Typical uses of graph analysis functions are analysis of social and communications networks and fraud detection. Applications that use these functions include:
- Finding shortest paths
- Computing importance/influence scores
- Predicting unobserved variables based on knowledge of observed variables and network structures
The graph analysis functions use the Teradata SQL-GR™ (SQL-GR) framework. SQL-GR is based on a simple directed-graph data model, where each directed edge is represented as an ordered pair of vertices. To represent an undirected graph, use pairs of directed edges.
Graphs
A graph is a representation of interconnected objects. An object is represented as a vertex (also called a node)—for example, cities, computers, and people. A link connecting two vertices is called an edge. Edges can represent roads that connect cities, computer network cables, interpersonal connections (such as co-worker relationships), and so on.
- Vertices table
- Edges table
The following two tables represent the graph in the preceding figure.

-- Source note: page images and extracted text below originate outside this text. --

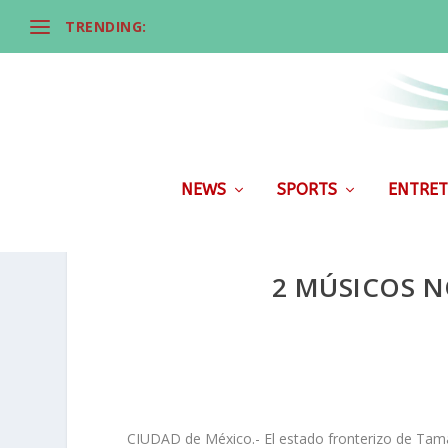
TRENDING:
NEWS
SPORTS
ENTRET
2 MÚSICOS N
CIUDAD de México.- El estado fronterizo de Tama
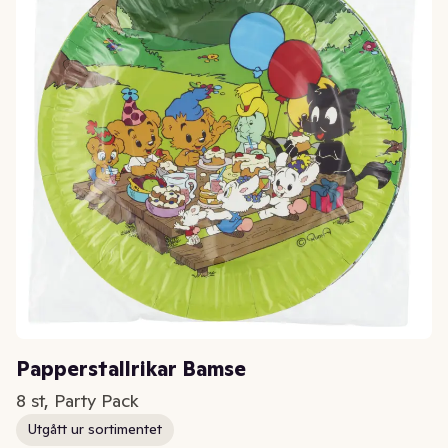
Papperstallrikar Bamse
8 st, Party Pack
Utgått ur sortimentet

In the following table, each row represents a vertex.
Vertex | City Name |
---|---|
A | Albany |
B | Berkeley |
C | Cerrito |
D | Danville |
E | East Palo Alto |
F | Foster City |
G | Gilroy |
In the following table, each row represents an edge.
Source | Destination |
---|---|
A | B |
A | C |
A | E |
B | D |
C | D |
C | F |
C | G |
E | C |
Iterations
When running graph functions, the SQL-GR iteration number in the log might differ from the function iteration number. For example, when running the EigenVectorCentrality function, each EigenVectorCentrality iteration (EI) consumes 2 SQL-GR iterations (GI). For directed graphs, including the overhead, GI = 2*EI +1. For undirected graphs, GI = 2 * EI + 3.
For the PageRank function, the number of SQL-GR iterations equals the number of Pagerank iterations + 1.